All The Small Things
Writer: Debbie Horsfield
Producer: BBC Vision
Commissioner: Jane Tranter
TX: Tuesday evenings until 5 May, 9pm, BBC1

Where did the idea come from?
One of my teenage children learnt to play the guitar and became pretty good within a couple of years.
I realised I would never have been exposed to the type of rock music he played if it wasn't for him. As someone who had been in choirs on and off, I thought there was a story in a family where two contrasting types of music were prominent.

What made it stand out?
A choir is a microcosm of society, it is its own little community with endless permutations, creating scope for a variety of stories as you follow different characters.

How did you pitch it?
I pitched it to The National Theatre director Nicholas Hytner as a play that used the choir as a backdrop to the story of a woman who used music to bring her son out of his shell. I went to lunch with Amanda Levin, creative director of BBC drama, who had script-edited my series Cutting It. She begged me to do it for TV instead.

How did it evolve from there?
I decided to focus on two competing choirs and the family story, as well as featuring a choir member's story each week. I was hesitant because I didn't think a choir would be seen as a sexy subject.

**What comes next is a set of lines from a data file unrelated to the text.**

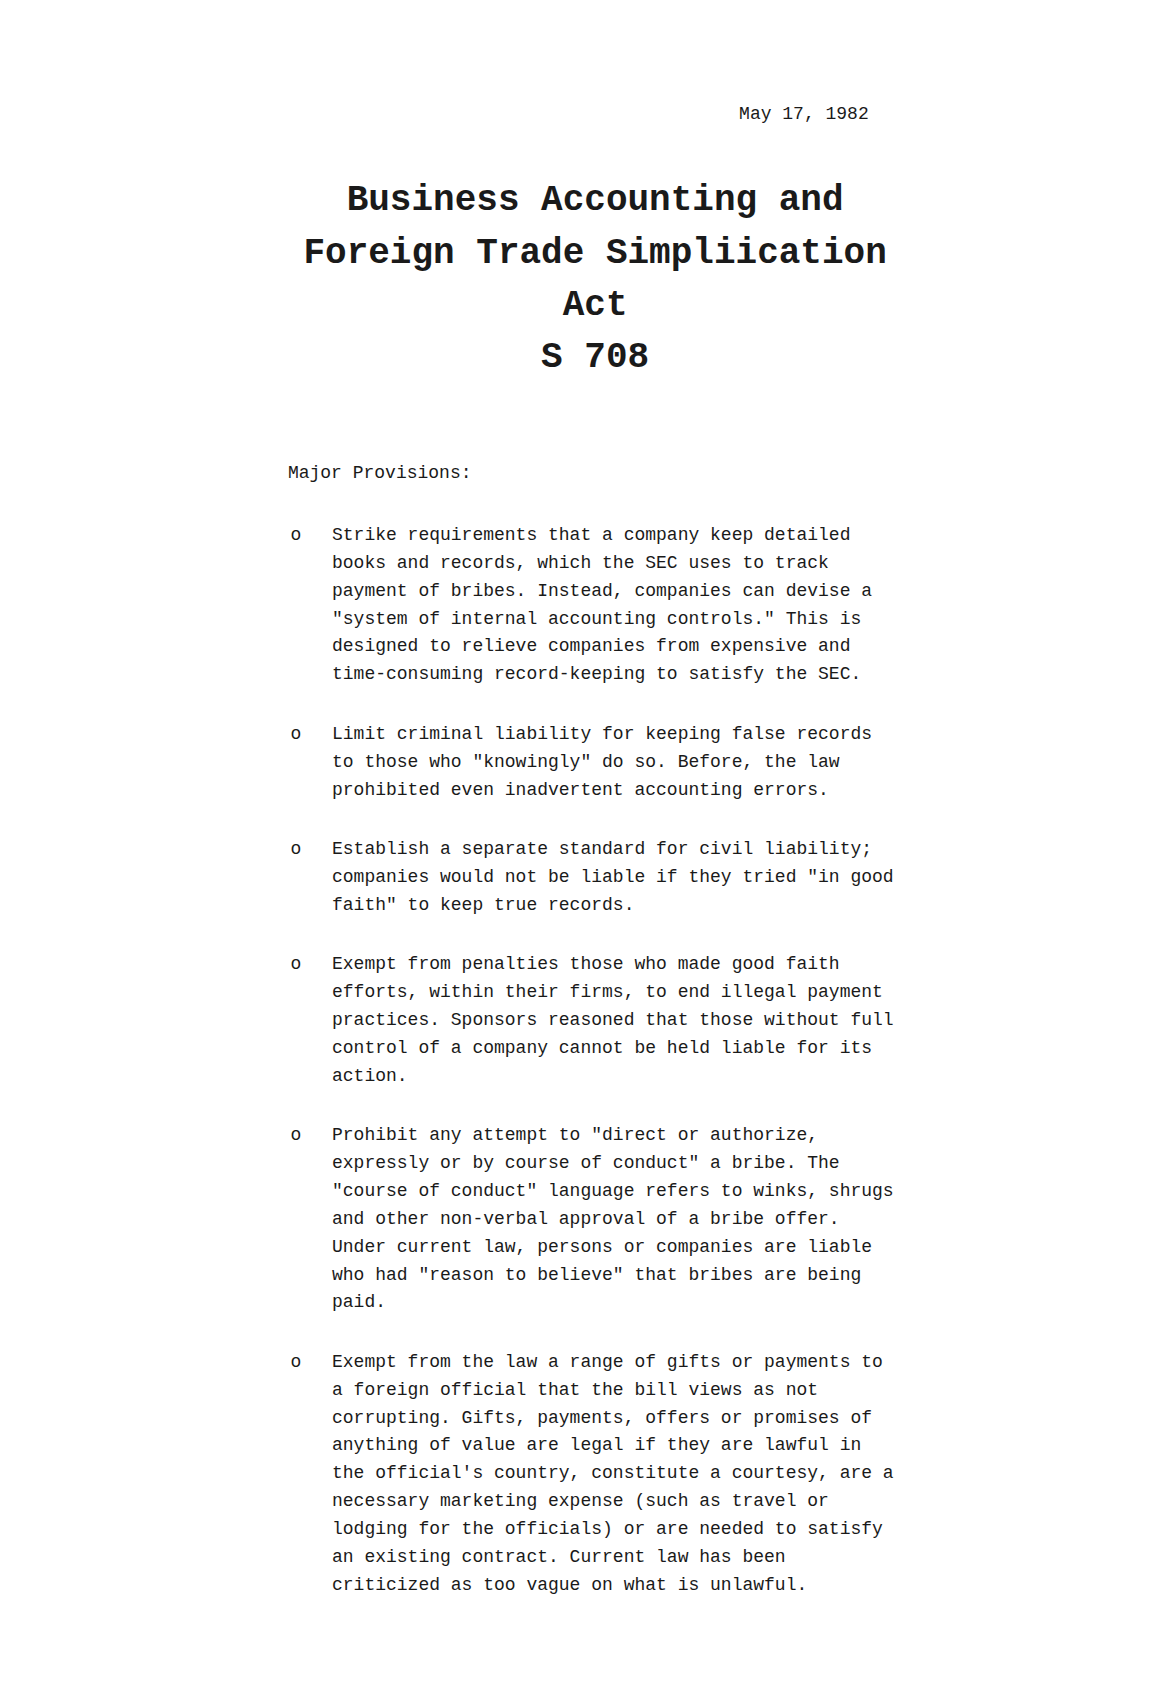May 17, 1982
Business Accounting and Foreign Trade Simpliication Act S 708
Major Provisions:
Strike requirements that a company keep detailed books and records, which the SEC uses to track payment of bribes. Instead, companies can devise a "system of internal accounting controls." This is designed to relieve companies from expensive and time-consuming record-keeping to satisfy the SEC.
Limit criminal liability for keeping false records to those who "knowingly" do so. Before, the law prohibited even inadvertent accounting errors.
Establish a separate standard for civil liability; companies would not be liable if they tried "in good faith" to keep true records.
Exempt from penalties those who made good faith efforts, within their firms, to end illegal payment practices. Sponsors reasoned that those without full control of a company cannot be held liable for its action.
Prohibit any attempt to "direct or authorize, expressly or by course of conduct" a bribe. The "course of conduct" language refers to winks, shrugs and other non-verbal approval of a bribe offer. Under current law, persons or companies are liable who had "reason to believe" that bribes are being paid.
Exempt from the law a range of gifts or payments to a foreign official that the bill views as not corrupting. Gifts, payments, offers or promises of anything of value are legal if they are lawful in the official's country, constitute a courtesy, are a necessary marketing expense (such as travel or lodging for the officials) or are needed to satisfy an existing contract. Current law has been criticized as too vague on what is unlawful.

But then BBC2 factual series The Choir took off. It didn't directly influence me, but it confirmed that there would be an audience.

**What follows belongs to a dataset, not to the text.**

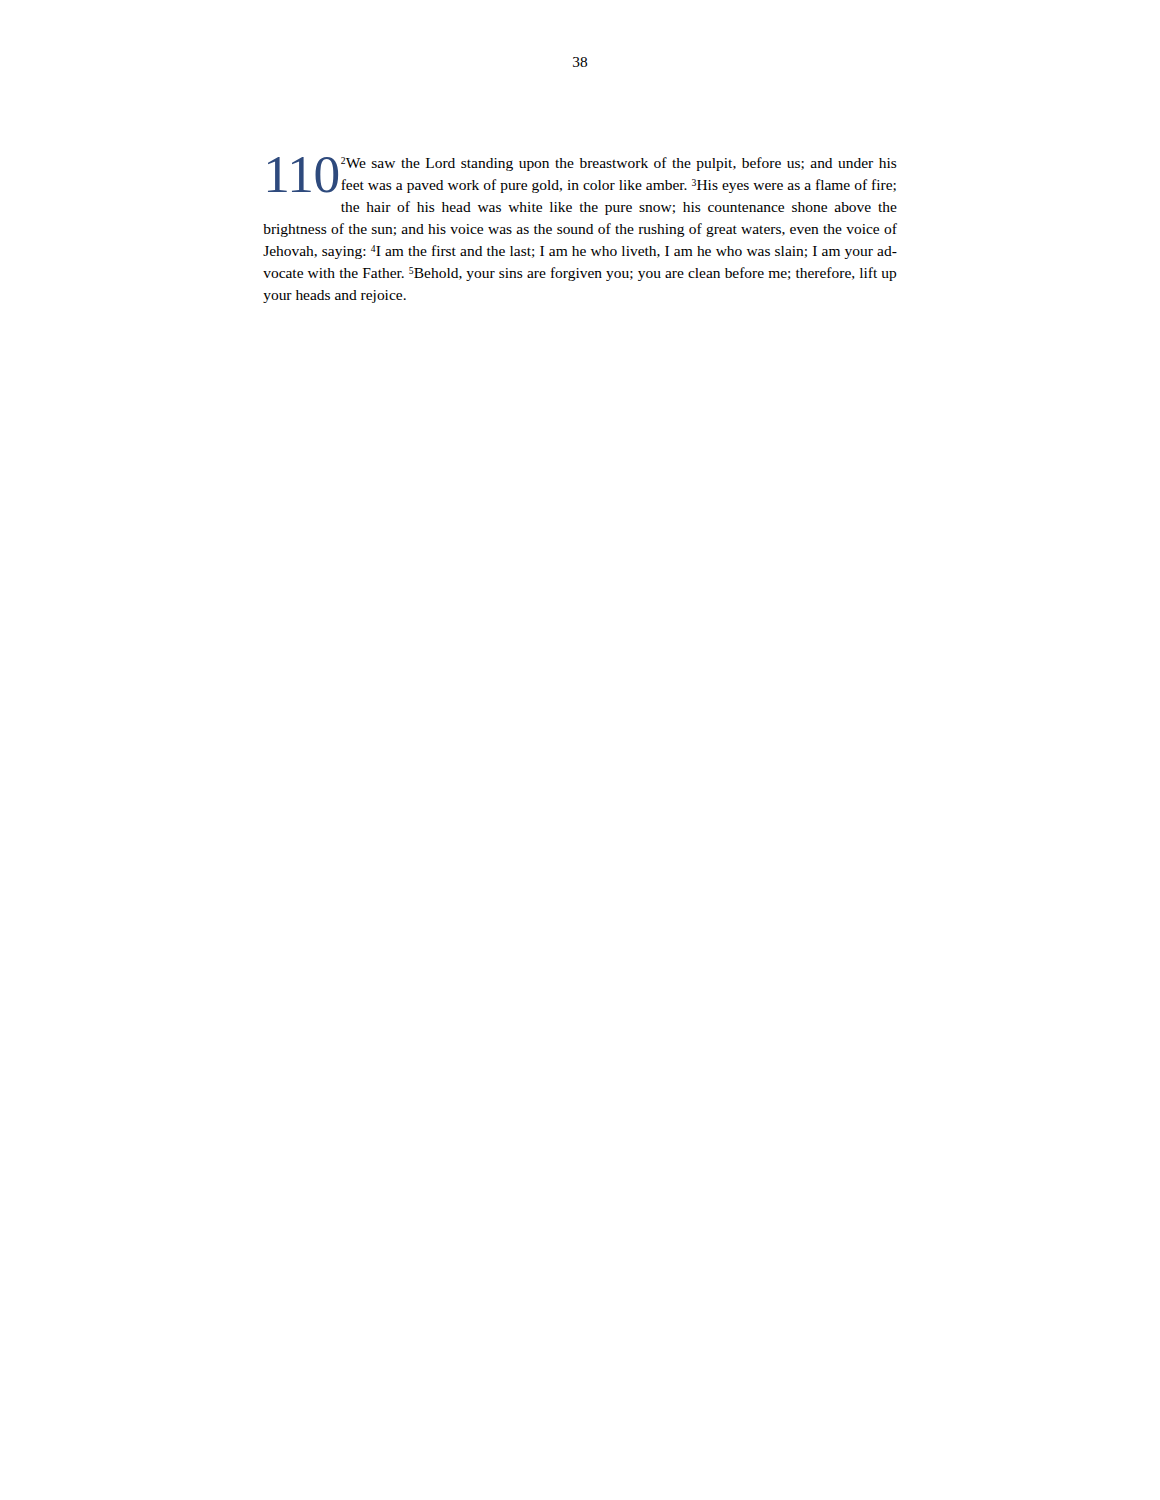38
1102 We saw the Lord standing upon the breastwork of the pulpit, before us; and under his feet was a paved work of pure gold, in color like amber. 3 His eyes were as a flame of fire; the hair of his head was white like the pure snow; his countenance shone above the brightness of the sun; and his voice was as the sound of the rushing of great waters, even the voice of Jehovah, saying: 4 I am the first and the last; I am he who liveth, I am he who was slain; I am your advocate with the Father. 5 Behold, your sins are forgiven you; you are clean before me; therefore, lift up your heads and rejoice.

What challenges did you face?
The BBC doesn't usually bring a composer on board until late in production. But I wanted the singing to illustrate the characters and use song to tell stories, such as a nervous singer growing in confidence by the final verse. Without the budget to develop this aspect at an early stage, I needed help with the first and second drafts of the musical arrangements. My choirmaster, who is also a teacher, introduced me to the college musical technology department, whose students volunteered to try out various arrangements. No one foresaw this - it was double the amount of work and almost like staging a full musical.